● Optical and exposure parameters
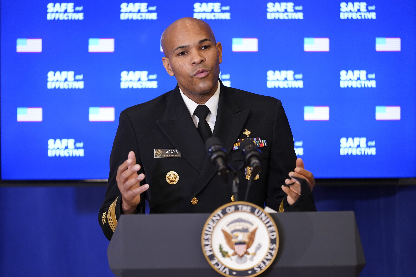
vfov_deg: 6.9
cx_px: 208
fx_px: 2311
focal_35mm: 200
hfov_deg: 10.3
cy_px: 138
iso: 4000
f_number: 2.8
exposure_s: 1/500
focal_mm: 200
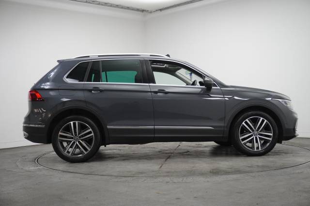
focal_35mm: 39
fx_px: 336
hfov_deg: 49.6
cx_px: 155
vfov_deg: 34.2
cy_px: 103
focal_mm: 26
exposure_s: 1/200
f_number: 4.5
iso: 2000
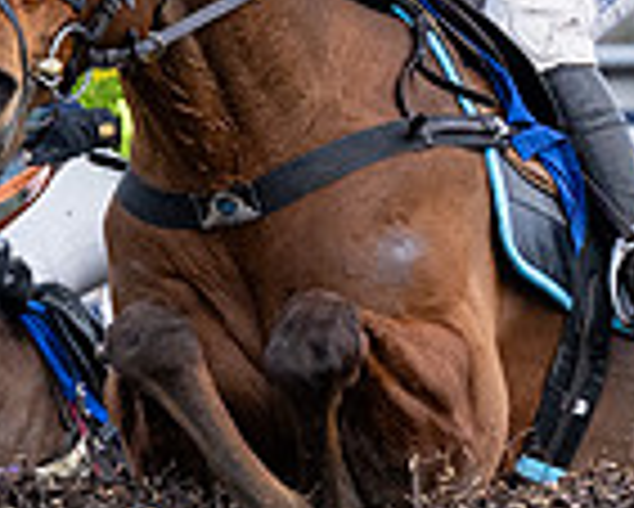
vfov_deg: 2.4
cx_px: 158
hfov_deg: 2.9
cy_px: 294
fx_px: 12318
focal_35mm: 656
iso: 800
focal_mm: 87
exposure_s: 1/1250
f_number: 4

● Task objective
Please restate the entries word for word, with all pictures left out.

● Answer box
vfov_deg: 6.9
cx_px: 208
fx_px: 2311
focal_35mm: 200
hfov_deg: 10.3
cy_px: 138
iso: 4000
f_number: 2.8
exposure_s: 1/500
focal_mm: 200
focal_35mm: 39
fx_px: 336
hfov_deg: 49.6
cx_px: 155
vfov_deg: 34.2
cy_px: 103
focal_mm: 26
exposure_s: 1/200
f_number: 4.5
iso: 2000
vfov_deg: 2.4
cx_px: 158
hfov_deg: 2.9
cy_px: 294
fx_px: 12318
focal_35mm: 656
iso: 800
focal_mm: 87
exposure_s: 1/1250
f_number: 4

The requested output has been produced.